Earth Care Prayer 2019 ~ Gregory Knox Jones

Creator of the cosmos, who from the beginning has been evoking order out of chaos and arousing life out of death, we give thanks for your breathtaking world that dazzles with vast oceans, challenges with immense mountains, and swarms with remarkable creatures. Grant us vision that peers beneath the surface so that we may perceive the vital lessons your creation has to teach us.

As birds serenade with songs of praise and jubilance, may awe and wonder quicken our soul that we may revere the glory and beauty of the earth.

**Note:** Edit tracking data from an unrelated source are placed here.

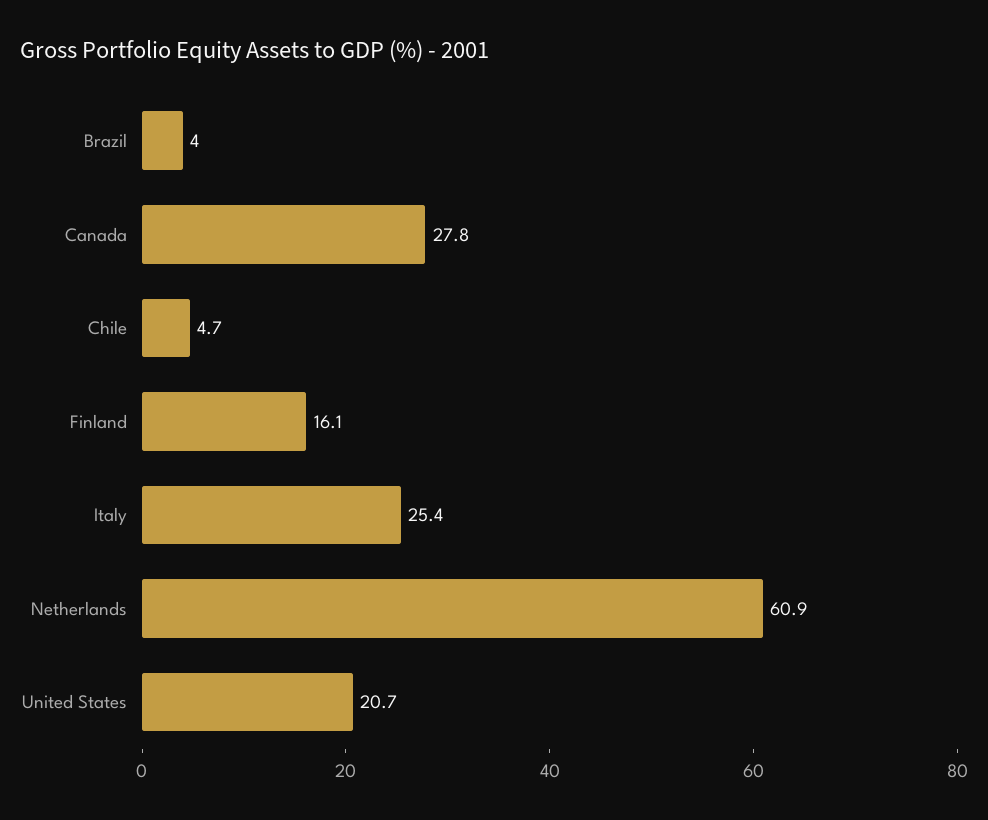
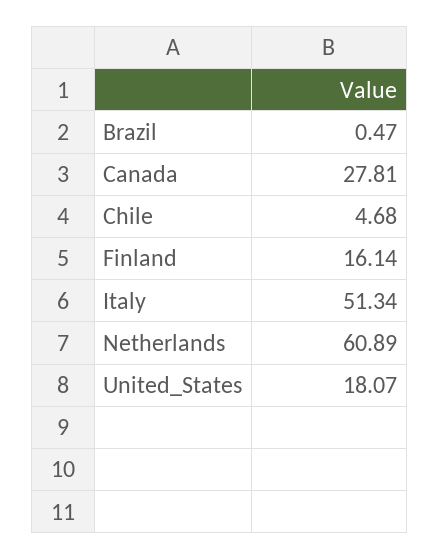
  {
-   "Brazil": 4,
+   "Brazil": 0.47,
    "Canada": 27.81,
    "Chile": 4.68,
    "Finland": 16.14,
-   "Italy": 25.4,
+   "Italy": 51.34,
    "Netherlands": 60.89,
-   "United States": 20.7
+   "United States": 18.07
  }

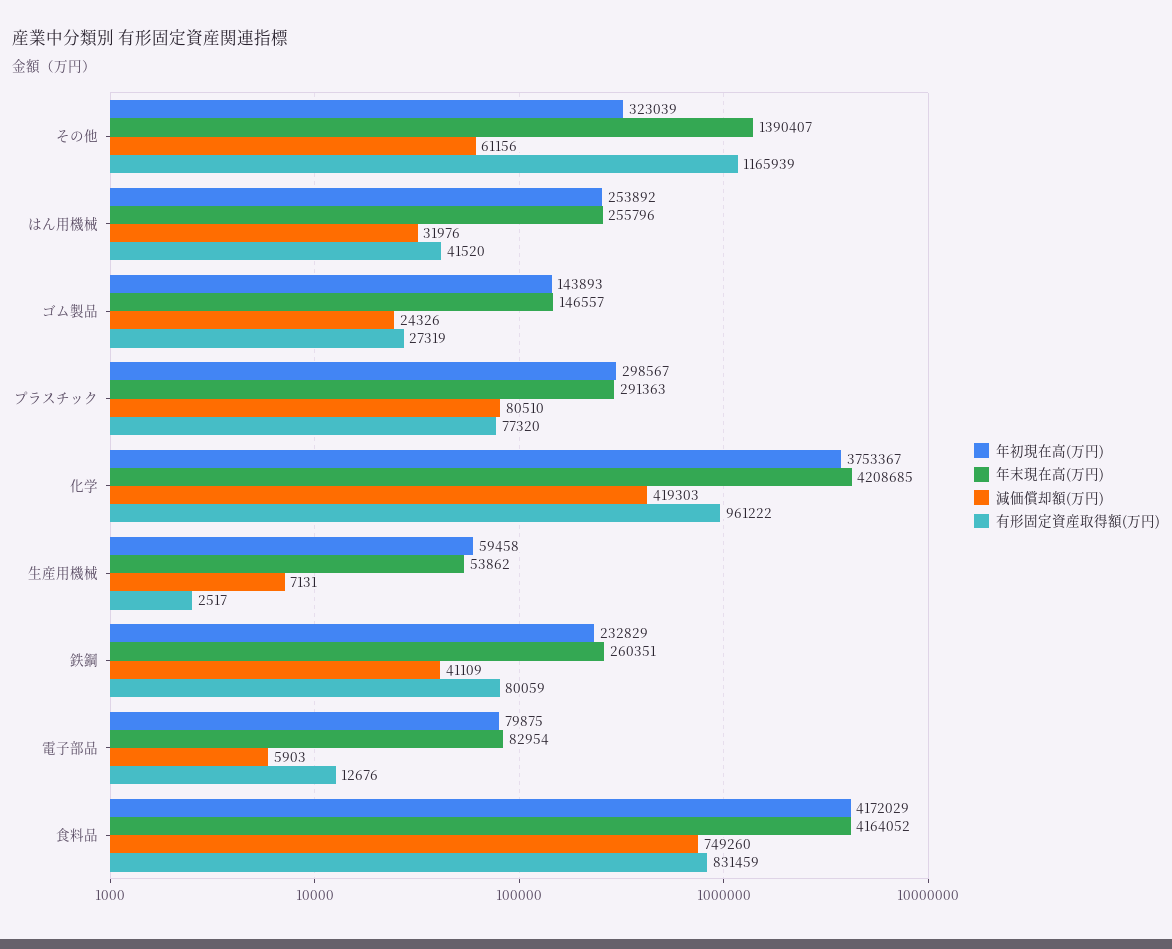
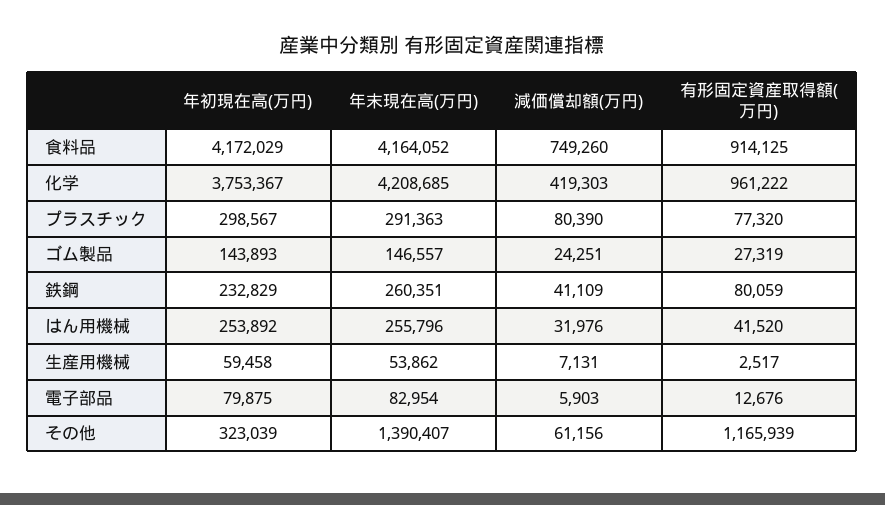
  {
    "年初現在高(万円)": {
      "その他": 323039,
      "はん用機械": 253892,
      "ゴム製品": 143893,
      "プラスチック": 298567,
      "化学": 3753367,
      "生産用機械": 59458,
      "鉄鋼": 232829,
      "電子部品": 79875,
      "食料品": 4172029
    },
    "年末現在高(万円)": {
      "その他": 1390407,
      "はん用機械": 255796,
      "ゴム製品": 146557,
      "プラスチック": 291363,
      "化学": 4208685,
      "生産用機械": 53862,
      "鉄鋼": 260351,
      "電子部品": 82954,
      "食料品": 4164052
    },
    "減価償却額(万円)": {
      "その他": 61156,
      "はん用機械": 31976,
-     "ゴム製品": 24326,
+     "ゴム製品": 24251,
-     "プラスチック": 80510,
+     "プラスチック": 80390,
      "化学": 419303,
      "生産用機械": 7131,
      "鉄鋼": 41109,
      "電子部品": 5903,
      "食料品": 749260
    },
    "有形固定資産取得額(万円)": {
      "その他": 1165939,
      "はん用機械": 41520,
      "ゴム製品": 27319,
      "プラスチック": 77320,
      "化学": 961222,
      "生産用機械": 2517,
      "鉄鋼": 80059,
      "電子部品": 12676,
-     "食料品": 831459
+     "食料品": 914125
    }
  }

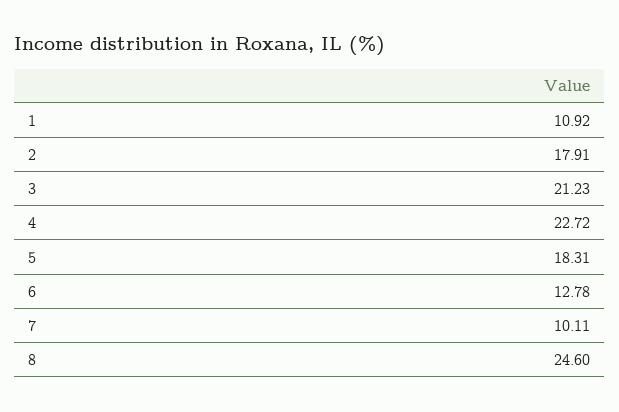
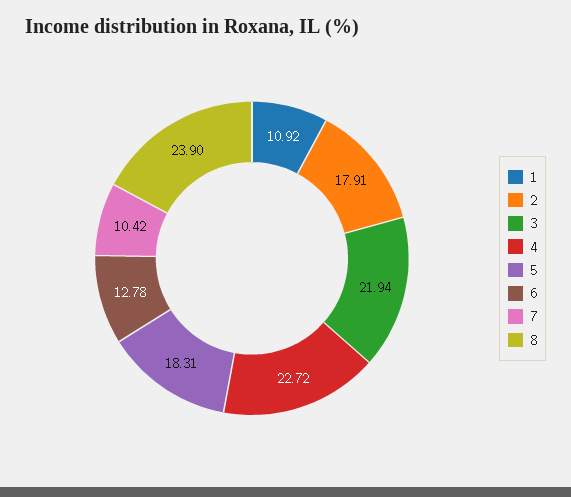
  {
    "1": 10.92,
    "2": 17.91,
-   "3": 21.23,
+   "3": 21.94,
    "4": 22.72,
    "5": 18.31,
    "6": 12.78,
-   "7": 10.11,
+   "7": 10.42,
-   "8": 24.6
+   "8": 23.9
  }

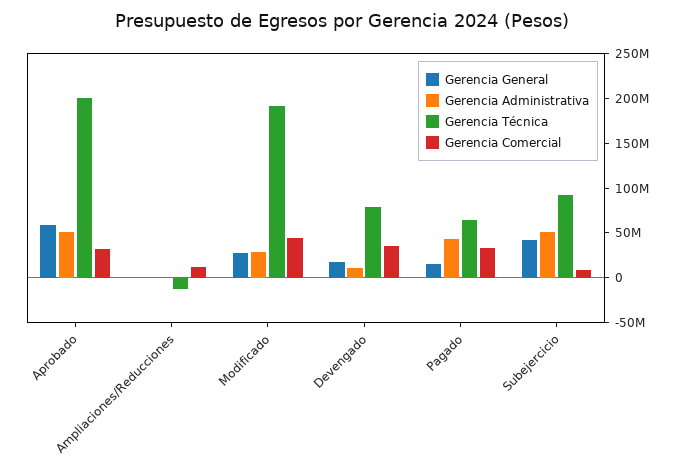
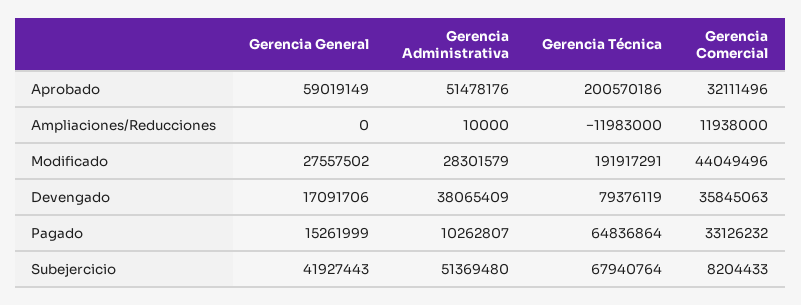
  {
    "Gerencia General": {
      "Aprobado": 59019149,
      "Ampliaciones/Reducciones": 0,
      "Modificado": 27557502,
      "Devengado": 17091706,
      "Pagado": 15261999,
      "Subejercicio": 41927443
    },
    "Gerencia Administrativa": {
      "Aprobado": 51478176,
      "Ampliaciones/Reducciones": 10000,
      "Modificado": 28301579,
-     "Devengado": 10000000,
+     "Devengado": 38065409,
-     "Pagado": 40000000,
+     "Pagado": 10262807,
      "Subejercicio": 51369480
    },
    "Gerencia Técnica": {
      "Aprobado": 200570186,
      "Ampliaciones/Reducciones": -11983000,
      "Modificado": 191917291,
      "Devengado": 79376119,
      "Pagado": 64836864,
-     "Subejercicio": 90000000
+     "Subejercicio": 67940764
    },
    "Gerencia Comercial": {
      "Aprobado": 32111496,
      "Ampliaciones/Reducciones": 11938000,
      "Modificado": 44049496,
      "Devengado": 35845063,
      "Pagado": 33126232,
      "Subejercicio": 8204433
    }
  }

As flowers flaunt their radiant apparel to attract the attention of passersby, may we brandish the elegance of a grateful heart to remind everyone of the precious gifts of mental and physical health.

As roots of trees probe beneath the surface in search of water, may we burrow down into the wisdom of Scripture and tap into the living water that satisfies our deepest thirst.

As rain perks up shriveled plants before they perish, may your love hydrate the barren places of our lives so that hope may be reborn within us.

Loving God, we pray that we may take nothing for granted –

not sunrises or colors,
not breathing or laughter,
not food or friendship,
not affection or kindness.

Remind us, O Lord, that your creation is a gift –

an amazing and beautiful and sacred gift.

May we cherish it, enjoy it, protect it and preserve it, for we are but temporary stewards of your stunning blue planet.

Now, hear us as we join our voices together in the prayer Jesus taught us to pray, saying,

Our Father, who art in heaven, hallowed be thy name. Thy kingdom come, thy will be done, on earth as it is in heaven. Give us this day our daily bread; and forgive us our debts, as we forgive our debtors; and lead us not into temptation, but deliver us from evil. For thine is the kingdom and the power and the glory, forever. Amen.